For the past eight months or so, I've had problems with my back. About 20 years ago, I had surgery on a herniated disc, and while that gave me 20 really excellent years, it also, from what I've been told hastened deterioriation in that part of the back.
Having a few hours a day when my back hurts is a vivid symbol for the physical challenges that seem to go with getting older -- to all of us, eventually, but for some of us faster than others.
A I have written here before, I come from a family of scholars.
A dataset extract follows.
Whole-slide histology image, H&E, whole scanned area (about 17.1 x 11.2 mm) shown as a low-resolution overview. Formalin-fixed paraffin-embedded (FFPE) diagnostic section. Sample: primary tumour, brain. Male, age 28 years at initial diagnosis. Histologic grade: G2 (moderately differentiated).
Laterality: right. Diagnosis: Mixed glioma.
I doubt that too many of them ran a lot, unless a bear was chasing them.
That being said, for a non athlete, I like being active -- and not being able to run and hike the way I am used to has been very trying -- inducing a sense of anxiety that perhaps I won't be able to again...ever.
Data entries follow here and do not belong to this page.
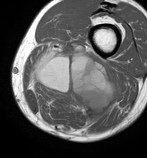
MRI of an extremity soft-tissue mass, one axial slice. Position 30 of 86 along the scan axis. MR volume resampled by the dataset authors to the PET/CT grid (not the native acquisition matrix). 3.27 mm slice thickness. 147 × 158 image matrix, field of view 144 × 154 mm. Male patient. Case-level facts recorded for this patient, not image findings: histological type: undifferentiated pleomorphic liposarcoma; grade: high; site of the primary tumour: left thigh.
Annotated regions visible in this slice (expert contour drawn on MRI and transferred to this co-registered scan by the dataset authors):
- gross tumour volume including surrounding oedema: bounding box [x1, y1, x2, y2] px = [28, 42, 120, 125]
- gross tumour volume (mass): [37, 56, 113, 114]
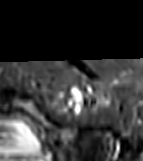
MRI of an extremity soft-tissue mass, one axial slice. Slice 62 of 81 in the series (ordered by position). STIR. MR volume resampled by the dataset authors to the PET/CT grid (not the native acquisition matrix). 3.27 mm slice thickness. 143 × 161 image matrix, field of view 140 × 157 mm. Female patient. Case-level facts recorded for this patient, not image findings: histological type: myxofibrosarcoma; grade: intermediate; site of the primary tumour: left thigh.
Outlined on this slice (expert contour drawn on MRI and transferred to this co-registered scan by the dataset authors):
- gross tumour volume including surrounding oedema: bounding box <67,88,86,107> (left, top, right, bottom; pixels)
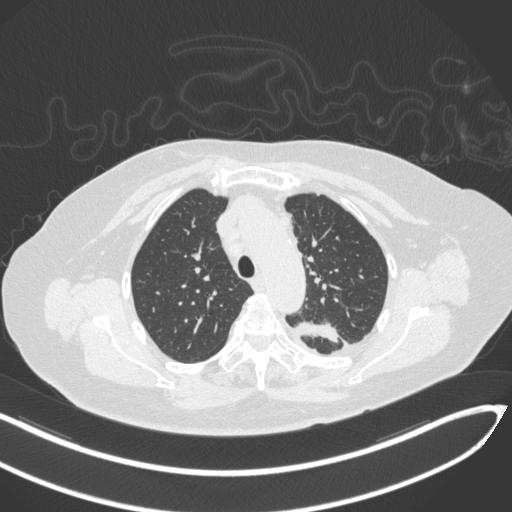
Chest CT, one axial slice; slice 237 of 270 in the series (ordered by position); reconstruction kernel B31f; lung window (W 1500 / L -600 HU); 1 mm slice thickness; 512 × 512 image matrix, field of view 400 × 400 mm. Female patient, age 76 years. From the clinical record (not read from this slice): clinical TNM (as recorded): T1c N0 M0.
Outlined on this slice (bounding box drawn by a radiologist):
- lung tumour (recorded histology: adenocarcinoma): bounding box [x1, y1, x2, y2] px = [289, 314, 340, 346]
Sometimes I wonder if I'm not part of the "epidemic" of psychosomatic disorders that Dr. Sarno wrote about in the 1990s. Have you ever wondered why we Americans have so much acid reflux? Why do we spend millions of lost hours on our backs (and no, not THOSE hours, those hours aren't lost)? What of fibromyalgia?
These appear to be the stress related problems of our age.
I give myself the Sarno lecture. Then I try to get on the used treadmill we got for a present each day -- just to see if I can get my feet off the ground. Actually, I've started jogging again.
My physical therapist is much less categorical -- part of the problem is in my mind, but some of it is in my back. He thinks I'll have good times and not so great ones. Lots of people have even worse backs, he says with typical Matt commonsense.
And, after an epidural injection, I am doing better than I was a month ago. When I want to see the doctor on Monday, he told me he also had a bad back. Asked what he does for it, he suggested I buy one of those huge inflatable balls to strengthen my core.
A little skeptical, I asked him: do you use yours? No, he said. But he feels I've got a good personality for someone with back problems in that I'm tenacious and don't feel self-pity.
Fury? Yes. Pity, no.
But he does take 800 milligrams of Motrin if he is going to do something challenging for his back.
Sounds like a plan.
So are there ways in which you aren't aging gracefully? Things you have lost that you would want to have back? What have you learned?
No fear, the next post will examine the benefits of age -- so you all better come up with a few!
3 commentaires:
Many of the so-called psychosomatic disorders that were dismissed (by men, with women patients) in the 90s have now been shown to be very real, and related to other very real medical conditions. Fibro is just one of several.
The blind and dismissive prejudice towards these (typically female-exhibited) disorders caused many of us to go without treatment for years. And worse - made to feel as though we were a little "off."
Thankfully, since the 90s, additional awareness has lessened the stigma of some of these syndromes, while working to uncover causes, dependencies, and ways to treat symptoms.
Aging sucks. But what sucks worse is being dismissed by a profession that ought to know better. And increasingly, if slowly, does.
Don't buy in to the psycho-babble around psychosomatic.
Have you trid Yoga, stationary cycling, swimming or Callinetics? I have had problems with my knee for many years and finally had it replaced last year. I can walk around the block again now - yay! But I know there is always some alternative form of exercise for those of us who are challenged by physical infirmities. Gentle Yoga could be a good thing for your back.... Worth checking out!
:)
Patty, that's a great notion. I have done yoga in the past, and I will return to it. I admire you for approaching these disabilities in such a positive way. I'm not giving up on the cardio activities, but making so adjustments and adding stretching, and probably yoga, to my routine. Classic baby boomer!